A New Design Method Framework for Open Origami Design Problems

Abstract

With the development of computer science and manufacturing techniques, modern origami is no longer just used for making artistic shapes as its traditional counterpart was many centuries ago. Instead, the outstanding lightweight and high flexibility of origami structures has expanded their engineering application in aerospace, medical devices, and architecture. In order to support the automatic design of more complex modern origami structures, several computational origami design methods have been established. However these methods still focus on the problem of determining a crease pattern to fold into an exact pre-determined shape. And these methods apply deductive logic and function for only one type of topological origami structure.

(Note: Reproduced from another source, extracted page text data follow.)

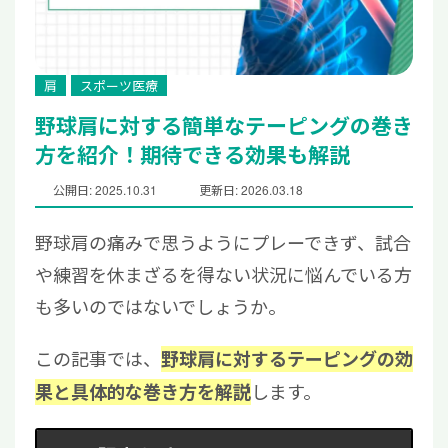
肩
スポーツ医療
野球肩に対する簡単なテーピングの巻き
方を紹介！期待できる効果も解説
公開日: 2025.10.31
更新日: 2026.03.18
野球肩の痛みで思うようにプレーできず、試合
や練習を休まざるを得ない状況に悩んでいる方
も多いのではないでしょうか。
この記事では、
野球肩に対するテーピングの効
します。
果と具体的な巻き方を解説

In order to drop the topological constraints on the shapes, this dissertation introduces the research on the development and implementation of the abductive evolutionary design methods to open origami design problems, which is asking for their designs to achieve geometric and functional requirements instead of an exact shape. This type of open origami design problem has no formal computational solutions yet.

Since the open origami design problem requires searching for solutions among arbitrary candidates without fixing to a certain topological formation, it is NP-complete in computational complexity. Therefore, this research selects the genetic algorithm (GA) and one of its variations – the computational evolutionary embryogeny (CEE) – to solve origami problems.

The dissertation made two major contributions. One contribution is on creating the GA-based/abstract design method framework on open origami design problems. The other contribution is on the geometric representation of origami designs that directs the definition and mapping of their genetic representation and physical representation. This research introduced two novel geometric representations, which are the “ice-cracking” and the pixelated multicellular representation (PMR). The proposed design methods and the adapted evolutionary operators have been testified by two open origami design problems of making flat-foldable shapes with desired profile area and rigid-foldable 3D water containers with desired volume. The results have proved the proposed methods widely applicable and highly effective in solving the open origami design problems.